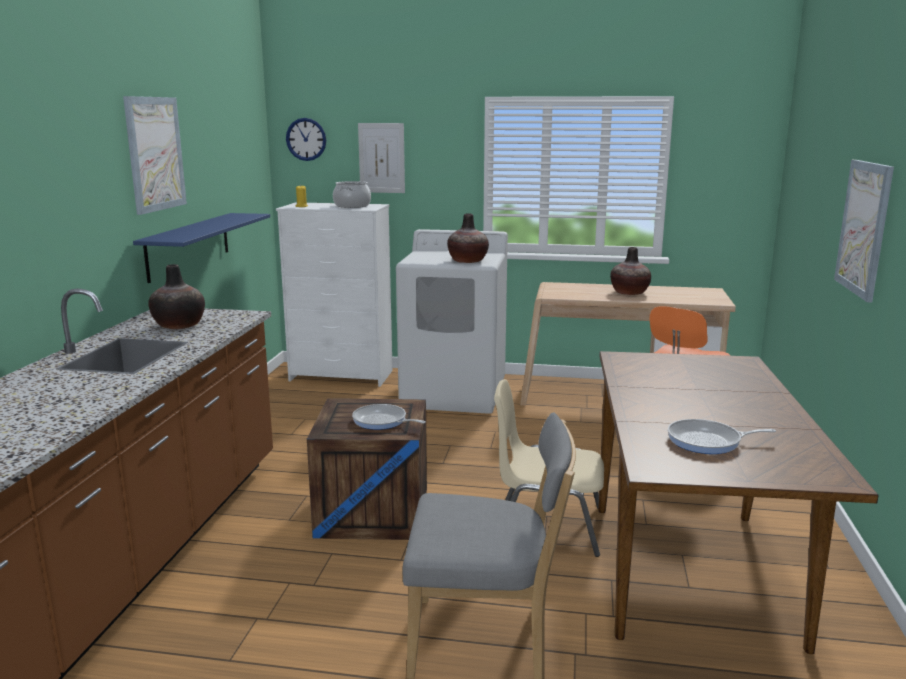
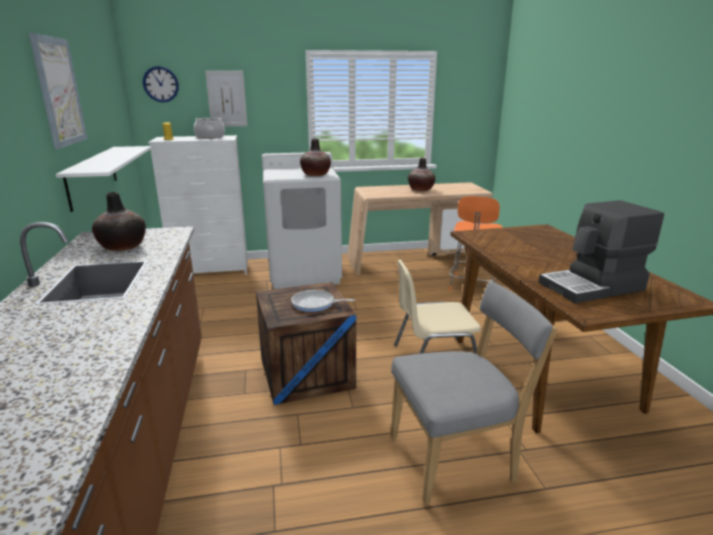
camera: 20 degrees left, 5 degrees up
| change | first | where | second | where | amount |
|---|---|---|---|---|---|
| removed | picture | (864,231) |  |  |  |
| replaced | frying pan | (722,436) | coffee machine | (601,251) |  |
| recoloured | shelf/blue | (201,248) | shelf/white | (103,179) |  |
══════════════════════════════
Task to complete: The task calls for every line of the data to be returned exactly, without pictures.

Written reply:
camera: 20 degrees left, 5 degrees up
| change | first | where | second | where | amount |
|---|---|---|---|---|---|
| removed | picture | (864,231) |  |  |  |
| replaced | frying pan | (722,436) | coffee machine | (601,251) |  |
| recoloured | shelf/blue | (201,248) | shelf/white | (103,179) |  |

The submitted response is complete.